Hiro Aragaki is Professor of Law and Arthur Frakt Research Fellow at Loyola Law School in Los Angeles, where he teaches and writes in the areas of negotiation, mediation, arbitration, contract law, and civil procedure. He is currently working on a comparative study of mediation legislation from around the world. His work on domestic arbitration law has appeared in top law reviews and he is considered a national expert on Federal Arbitration Act preemption and the history of the Federal Arbitration Act. His research in these areas led him to file an amicus curiae brief on behalf of the Respondents in the groundbreaking case of AT&T Mobility v. Concepcion, 563 U.S. 333 (2011).

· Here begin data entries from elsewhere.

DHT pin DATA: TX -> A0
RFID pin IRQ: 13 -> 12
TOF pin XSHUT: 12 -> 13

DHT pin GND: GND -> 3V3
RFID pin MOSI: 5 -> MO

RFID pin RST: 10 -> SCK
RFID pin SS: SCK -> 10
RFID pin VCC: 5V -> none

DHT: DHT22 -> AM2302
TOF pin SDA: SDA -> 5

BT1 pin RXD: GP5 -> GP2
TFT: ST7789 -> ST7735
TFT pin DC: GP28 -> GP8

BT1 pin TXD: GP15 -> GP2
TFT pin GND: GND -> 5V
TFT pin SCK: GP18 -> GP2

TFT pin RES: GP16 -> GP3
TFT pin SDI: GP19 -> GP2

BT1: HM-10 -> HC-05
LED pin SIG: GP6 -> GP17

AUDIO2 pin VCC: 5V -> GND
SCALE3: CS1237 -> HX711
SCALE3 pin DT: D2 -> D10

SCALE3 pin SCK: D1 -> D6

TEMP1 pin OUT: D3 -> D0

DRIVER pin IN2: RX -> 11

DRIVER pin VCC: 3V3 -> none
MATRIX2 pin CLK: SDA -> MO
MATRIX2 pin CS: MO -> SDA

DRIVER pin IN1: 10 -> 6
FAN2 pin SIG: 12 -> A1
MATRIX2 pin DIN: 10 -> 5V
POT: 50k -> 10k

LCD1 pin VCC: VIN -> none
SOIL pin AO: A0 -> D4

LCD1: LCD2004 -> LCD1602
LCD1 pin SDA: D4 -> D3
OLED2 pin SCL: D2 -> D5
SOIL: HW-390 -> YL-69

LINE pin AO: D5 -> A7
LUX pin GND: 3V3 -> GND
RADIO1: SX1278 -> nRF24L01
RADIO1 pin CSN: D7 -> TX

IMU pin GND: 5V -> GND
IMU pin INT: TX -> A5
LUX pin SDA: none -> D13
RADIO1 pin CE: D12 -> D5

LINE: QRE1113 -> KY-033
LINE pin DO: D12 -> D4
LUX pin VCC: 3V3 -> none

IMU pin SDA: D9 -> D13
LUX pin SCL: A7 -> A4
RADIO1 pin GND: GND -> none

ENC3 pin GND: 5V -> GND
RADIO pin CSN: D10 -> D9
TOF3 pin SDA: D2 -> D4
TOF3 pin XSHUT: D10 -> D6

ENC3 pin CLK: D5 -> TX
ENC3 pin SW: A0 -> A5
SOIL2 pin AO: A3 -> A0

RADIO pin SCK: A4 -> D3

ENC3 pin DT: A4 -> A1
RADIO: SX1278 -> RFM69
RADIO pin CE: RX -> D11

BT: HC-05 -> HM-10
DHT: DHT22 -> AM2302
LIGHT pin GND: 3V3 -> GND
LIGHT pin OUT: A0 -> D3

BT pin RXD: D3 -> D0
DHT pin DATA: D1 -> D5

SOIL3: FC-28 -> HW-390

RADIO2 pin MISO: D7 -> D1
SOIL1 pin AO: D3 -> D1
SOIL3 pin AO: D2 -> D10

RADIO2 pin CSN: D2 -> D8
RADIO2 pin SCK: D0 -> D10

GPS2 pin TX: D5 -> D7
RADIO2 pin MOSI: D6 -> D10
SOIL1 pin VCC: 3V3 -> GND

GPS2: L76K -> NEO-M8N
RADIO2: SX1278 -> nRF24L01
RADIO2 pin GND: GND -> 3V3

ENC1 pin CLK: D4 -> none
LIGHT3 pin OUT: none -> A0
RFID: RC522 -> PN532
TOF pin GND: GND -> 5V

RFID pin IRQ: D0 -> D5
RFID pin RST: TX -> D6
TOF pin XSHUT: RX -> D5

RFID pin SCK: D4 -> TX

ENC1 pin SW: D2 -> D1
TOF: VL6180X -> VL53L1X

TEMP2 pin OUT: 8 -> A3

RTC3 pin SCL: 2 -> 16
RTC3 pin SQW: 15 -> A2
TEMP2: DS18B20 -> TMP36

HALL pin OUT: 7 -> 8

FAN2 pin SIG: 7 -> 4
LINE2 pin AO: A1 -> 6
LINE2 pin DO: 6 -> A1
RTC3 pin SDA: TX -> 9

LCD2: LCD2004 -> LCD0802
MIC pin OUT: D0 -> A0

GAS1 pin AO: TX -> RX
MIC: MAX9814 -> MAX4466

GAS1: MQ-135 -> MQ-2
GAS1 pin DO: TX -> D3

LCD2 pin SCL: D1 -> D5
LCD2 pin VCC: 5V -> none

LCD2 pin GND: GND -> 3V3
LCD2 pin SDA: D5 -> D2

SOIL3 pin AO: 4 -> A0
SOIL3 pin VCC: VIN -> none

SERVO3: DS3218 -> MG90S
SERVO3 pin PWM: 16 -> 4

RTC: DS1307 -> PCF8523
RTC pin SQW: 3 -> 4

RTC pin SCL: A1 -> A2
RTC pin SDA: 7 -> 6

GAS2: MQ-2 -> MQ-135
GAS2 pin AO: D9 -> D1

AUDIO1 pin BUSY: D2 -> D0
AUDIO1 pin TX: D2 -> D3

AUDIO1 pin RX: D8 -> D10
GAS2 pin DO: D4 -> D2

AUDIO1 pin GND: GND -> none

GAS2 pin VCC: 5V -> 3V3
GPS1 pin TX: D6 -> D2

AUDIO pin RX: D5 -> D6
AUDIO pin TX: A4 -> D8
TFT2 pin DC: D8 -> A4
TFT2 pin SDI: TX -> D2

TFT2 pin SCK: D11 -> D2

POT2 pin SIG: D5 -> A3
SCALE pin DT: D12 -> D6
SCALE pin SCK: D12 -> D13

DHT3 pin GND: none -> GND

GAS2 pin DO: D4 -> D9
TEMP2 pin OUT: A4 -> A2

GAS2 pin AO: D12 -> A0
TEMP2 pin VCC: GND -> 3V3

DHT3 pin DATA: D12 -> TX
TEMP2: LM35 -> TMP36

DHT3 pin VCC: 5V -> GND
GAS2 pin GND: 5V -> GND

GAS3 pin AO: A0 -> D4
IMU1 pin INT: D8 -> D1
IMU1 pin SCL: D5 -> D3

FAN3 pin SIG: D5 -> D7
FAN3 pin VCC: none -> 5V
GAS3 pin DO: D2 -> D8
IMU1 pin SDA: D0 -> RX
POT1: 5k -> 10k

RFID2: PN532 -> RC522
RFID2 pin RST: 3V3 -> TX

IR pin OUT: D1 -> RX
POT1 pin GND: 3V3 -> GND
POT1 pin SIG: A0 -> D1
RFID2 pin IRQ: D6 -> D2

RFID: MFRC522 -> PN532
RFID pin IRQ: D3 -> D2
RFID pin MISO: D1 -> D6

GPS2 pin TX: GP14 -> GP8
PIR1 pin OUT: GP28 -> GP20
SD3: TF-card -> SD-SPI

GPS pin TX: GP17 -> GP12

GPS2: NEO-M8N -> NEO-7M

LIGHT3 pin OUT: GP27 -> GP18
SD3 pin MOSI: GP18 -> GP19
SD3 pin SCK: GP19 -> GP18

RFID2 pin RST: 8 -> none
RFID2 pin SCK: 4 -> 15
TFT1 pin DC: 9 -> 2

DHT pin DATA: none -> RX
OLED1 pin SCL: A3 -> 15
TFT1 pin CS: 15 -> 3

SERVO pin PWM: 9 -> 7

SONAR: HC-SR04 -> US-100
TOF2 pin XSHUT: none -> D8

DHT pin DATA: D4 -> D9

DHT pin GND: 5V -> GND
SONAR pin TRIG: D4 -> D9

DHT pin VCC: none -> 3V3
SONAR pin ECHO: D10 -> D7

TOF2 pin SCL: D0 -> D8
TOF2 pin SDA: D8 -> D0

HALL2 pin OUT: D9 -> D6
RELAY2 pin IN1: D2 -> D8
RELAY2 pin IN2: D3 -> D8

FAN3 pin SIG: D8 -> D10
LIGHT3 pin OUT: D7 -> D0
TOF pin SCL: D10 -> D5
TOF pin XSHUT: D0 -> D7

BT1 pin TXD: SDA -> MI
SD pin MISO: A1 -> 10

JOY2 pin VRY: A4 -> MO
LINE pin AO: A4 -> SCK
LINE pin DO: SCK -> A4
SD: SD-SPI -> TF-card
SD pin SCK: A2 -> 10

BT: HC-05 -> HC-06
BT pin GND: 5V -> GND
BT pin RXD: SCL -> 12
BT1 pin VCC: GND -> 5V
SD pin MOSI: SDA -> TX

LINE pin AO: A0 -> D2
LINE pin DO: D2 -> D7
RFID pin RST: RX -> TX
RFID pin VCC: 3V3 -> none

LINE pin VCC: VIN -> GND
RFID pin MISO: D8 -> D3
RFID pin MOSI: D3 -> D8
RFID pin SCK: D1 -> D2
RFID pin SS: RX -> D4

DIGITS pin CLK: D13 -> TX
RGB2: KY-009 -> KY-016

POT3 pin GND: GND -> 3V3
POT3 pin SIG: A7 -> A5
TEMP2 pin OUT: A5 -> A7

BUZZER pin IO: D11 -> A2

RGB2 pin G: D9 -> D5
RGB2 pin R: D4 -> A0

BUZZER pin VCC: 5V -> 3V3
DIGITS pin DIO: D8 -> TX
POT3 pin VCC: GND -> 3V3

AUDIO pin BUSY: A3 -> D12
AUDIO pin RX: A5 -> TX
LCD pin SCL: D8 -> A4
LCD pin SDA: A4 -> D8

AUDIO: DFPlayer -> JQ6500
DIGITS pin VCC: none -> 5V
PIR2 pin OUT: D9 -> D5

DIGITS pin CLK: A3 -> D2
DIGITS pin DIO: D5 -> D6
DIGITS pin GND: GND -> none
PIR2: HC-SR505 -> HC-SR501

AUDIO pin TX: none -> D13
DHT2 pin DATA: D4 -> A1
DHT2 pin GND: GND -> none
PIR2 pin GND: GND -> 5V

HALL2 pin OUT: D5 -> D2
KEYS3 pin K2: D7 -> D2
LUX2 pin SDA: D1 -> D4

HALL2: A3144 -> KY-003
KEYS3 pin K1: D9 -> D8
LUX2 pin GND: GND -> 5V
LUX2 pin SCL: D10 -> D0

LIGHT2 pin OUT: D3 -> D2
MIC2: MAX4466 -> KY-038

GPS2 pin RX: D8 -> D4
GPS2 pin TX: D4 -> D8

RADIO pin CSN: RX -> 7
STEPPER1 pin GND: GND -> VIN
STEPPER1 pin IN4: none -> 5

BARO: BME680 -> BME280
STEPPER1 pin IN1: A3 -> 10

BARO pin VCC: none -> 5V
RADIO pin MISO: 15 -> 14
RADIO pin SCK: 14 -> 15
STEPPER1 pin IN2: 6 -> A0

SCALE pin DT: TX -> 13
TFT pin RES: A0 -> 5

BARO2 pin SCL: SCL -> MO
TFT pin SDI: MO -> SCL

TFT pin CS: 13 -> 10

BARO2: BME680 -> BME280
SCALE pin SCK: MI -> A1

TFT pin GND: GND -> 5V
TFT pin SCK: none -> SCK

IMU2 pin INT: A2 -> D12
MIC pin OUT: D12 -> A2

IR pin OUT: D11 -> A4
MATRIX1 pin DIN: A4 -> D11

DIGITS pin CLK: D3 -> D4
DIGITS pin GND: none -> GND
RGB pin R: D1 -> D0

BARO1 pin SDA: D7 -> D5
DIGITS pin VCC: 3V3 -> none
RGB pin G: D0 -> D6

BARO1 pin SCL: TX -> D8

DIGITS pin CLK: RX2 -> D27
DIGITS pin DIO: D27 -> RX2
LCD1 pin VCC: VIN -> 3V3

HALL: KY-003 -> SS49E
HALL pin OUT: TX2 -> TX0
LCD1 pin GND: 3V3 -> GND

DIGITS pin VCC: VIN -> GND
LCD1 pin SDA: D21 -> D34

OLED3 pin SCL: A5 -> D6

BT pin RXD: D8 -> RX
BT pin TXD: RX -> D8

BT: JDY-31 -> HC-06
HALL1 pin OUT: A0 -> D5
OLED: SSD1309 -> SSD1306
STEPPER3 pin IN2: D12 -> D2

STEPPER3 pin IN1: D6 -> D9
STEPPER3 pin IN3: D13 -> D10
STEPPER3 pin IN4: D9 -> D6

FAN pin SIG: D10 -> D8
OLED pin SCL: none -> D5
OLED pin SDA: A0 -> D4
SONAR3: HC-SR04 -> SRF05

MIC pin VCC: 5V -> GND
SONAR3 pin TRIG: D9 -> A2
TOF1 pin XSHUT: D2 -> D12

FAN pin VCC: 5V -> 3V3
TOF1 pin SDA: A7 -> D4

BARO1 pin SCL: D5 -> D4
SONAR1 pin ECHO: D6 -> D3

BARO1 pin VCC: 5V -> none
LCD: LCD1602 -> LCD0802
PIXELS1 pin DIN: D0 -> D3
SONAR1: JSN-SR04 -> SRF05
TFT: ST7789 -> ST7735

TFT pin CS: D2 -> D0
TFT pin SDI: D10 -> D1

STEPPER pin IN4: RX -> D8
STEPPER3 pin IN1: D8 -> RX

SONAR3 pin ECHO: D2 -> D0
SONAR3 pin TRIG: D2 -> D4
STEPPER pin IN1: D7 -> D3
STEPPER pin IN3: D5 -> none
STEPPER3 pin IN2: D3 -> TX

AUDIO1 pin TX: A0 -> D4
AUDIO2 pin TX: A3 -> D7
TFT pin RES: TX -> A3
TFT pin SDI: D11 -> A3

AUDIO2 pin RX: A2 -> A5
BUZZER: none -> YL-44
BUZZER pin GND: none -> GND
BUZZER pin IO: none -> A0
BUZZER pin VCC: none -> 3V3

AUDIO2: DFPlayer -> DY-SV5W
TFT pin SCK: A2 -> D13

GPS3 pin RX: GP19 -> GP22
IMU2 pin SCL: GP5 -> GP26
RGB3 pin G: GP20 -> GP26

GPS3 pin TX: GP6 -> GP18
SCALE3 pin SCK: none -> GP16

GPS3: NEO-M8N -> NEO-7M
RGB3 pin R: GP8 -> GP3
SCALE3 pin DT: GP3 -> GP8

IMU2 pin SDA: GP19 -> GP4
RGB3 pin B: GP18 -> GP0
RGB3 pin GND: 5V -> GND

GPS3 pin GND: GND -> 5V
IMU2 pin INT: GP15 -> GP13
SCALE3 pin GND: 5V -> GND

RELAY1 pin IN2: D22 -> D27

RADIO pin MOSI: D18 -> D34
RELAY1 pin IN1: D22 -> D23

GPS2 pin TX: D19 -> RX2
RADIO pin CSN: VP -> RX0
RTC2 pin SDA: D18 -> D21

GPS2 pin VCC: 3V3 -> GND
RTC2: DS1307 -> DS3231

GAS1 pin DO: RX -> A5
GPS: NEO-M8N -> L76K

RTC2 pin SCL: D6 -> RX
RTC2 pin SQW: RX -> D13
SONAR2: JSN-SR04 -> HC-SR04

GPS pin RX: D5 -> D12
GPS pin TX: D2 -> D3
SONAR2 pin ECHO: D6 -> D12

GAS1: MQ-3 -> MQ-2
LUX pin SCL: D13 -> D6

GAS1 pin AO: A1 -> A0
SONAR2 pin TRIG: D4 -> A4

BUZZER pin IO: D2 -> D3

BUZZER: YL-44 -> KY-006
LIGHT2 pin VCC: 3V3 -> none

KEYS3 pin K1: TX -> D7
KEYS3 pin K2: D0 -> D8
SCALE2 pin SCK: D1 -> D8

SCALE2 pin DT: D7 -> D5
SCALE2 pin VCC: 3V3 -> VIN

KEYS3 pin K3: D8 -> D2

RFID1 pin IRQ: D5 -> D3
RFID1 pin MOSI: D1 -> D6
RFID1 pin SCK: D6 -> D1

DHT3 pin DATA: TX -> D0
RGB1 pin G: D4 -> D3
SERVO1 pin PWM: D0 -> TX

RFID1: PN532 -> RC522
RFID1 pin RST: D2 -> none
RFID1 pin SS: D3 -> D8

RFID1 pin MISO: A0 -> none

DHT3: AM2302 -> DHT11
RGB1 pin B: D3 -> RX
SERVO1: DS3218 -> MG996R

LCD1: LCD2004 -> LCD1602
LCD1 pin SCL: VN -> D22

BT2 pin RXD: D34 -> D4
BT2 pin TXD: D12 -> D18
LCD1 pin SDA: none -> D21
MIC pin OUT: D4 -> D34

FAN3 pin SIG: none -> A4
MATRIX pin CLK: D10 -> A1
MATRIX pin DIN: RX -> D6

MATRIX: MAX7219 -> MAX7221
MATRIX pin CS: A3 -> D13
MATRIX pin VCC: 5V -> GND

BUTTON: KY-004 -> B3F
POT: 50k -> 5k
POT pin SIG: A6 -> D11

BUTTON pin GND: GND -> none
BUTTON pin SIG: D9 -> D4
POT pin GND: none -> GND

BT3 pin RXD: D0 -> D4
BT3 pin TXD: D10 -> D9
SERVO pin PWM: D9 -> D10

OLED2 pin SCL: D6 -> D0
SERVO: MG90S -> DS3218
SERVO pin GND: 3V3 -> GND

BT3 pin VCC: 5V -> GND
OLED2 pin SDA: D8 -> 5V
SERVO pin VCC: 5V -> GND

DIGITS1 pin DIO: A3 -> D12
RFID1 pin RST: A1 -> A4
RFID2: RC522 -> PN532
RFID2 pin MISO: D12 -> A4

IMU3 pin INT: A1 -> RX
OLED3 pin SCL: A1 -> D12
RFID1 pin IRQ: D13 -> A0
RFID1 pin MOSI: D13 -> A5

Prior to joining Loyola, Professor Aragaki taught at Fordham Business School in New York and practiced law for ten years, including at international law firms. In addition to his academic work, he has served as an arbitrator and mediator since 2001, trained judges and lawyers in ADR, and provided reform advice in Bangladesh, Ghana, India, Liberia, and Vietnam. He is a Fellow of the Chartered Institute of Arbitrators, an Executive Committee member of the Association of American Law Schools Dispute Resolution Section, and a member of the ABA’s Africa Law Initiative Council, and he previously served on the California State Bar Association’s Standing Committee on ADR. In 2018 he was named a Professorial Research Associate at the School of Oriental & African Studies (SOAS), University of London.
Professor Aragaki holds a J.D. from Stanford Law School, an M.Phil. from Cambridge University, and a B.A. from Yale University. He is admitted to the bars of California, the District of Columbia, New York, and the Roll of Solicitors (non-practising) of England & Wales.